§ Dataset content
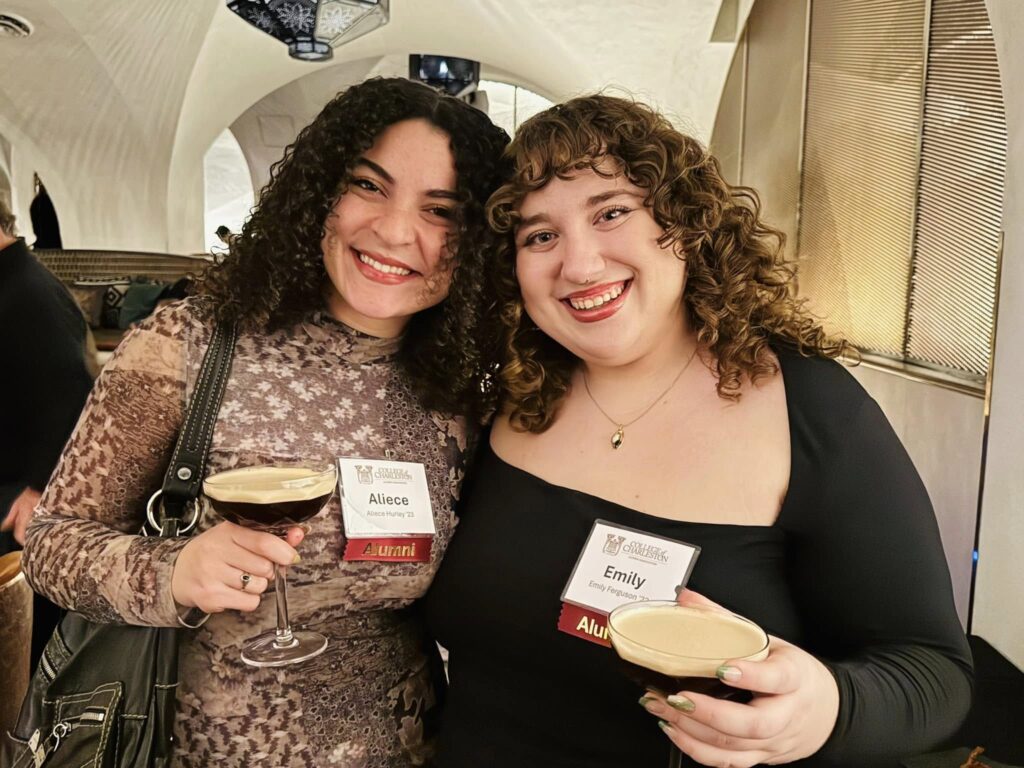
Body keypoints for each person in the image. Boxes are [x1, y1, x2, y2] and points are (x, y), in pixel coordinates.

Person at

==

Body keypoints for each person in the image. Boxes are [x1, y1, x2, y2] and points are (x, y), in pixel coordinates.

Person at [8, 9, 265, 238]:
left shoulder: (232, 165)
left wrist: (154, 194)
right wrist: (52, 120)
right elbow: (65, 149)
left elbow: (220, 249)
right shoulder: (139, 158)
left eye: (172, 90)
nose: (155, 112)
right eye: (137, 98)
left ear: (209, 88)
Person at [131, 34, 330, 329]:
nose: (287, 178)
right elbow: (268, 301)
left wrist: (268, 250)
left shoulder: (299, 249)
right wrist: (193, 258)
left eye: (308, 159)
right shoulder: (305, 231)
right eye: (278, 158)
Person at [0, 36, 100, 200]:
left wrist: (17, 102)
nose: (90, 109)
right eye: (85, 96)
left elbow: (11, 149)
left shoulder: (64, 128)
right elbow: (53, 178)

§ Exercise goal
Work out how many lines in the records include "right". Only the number should be given.

§ Task response
10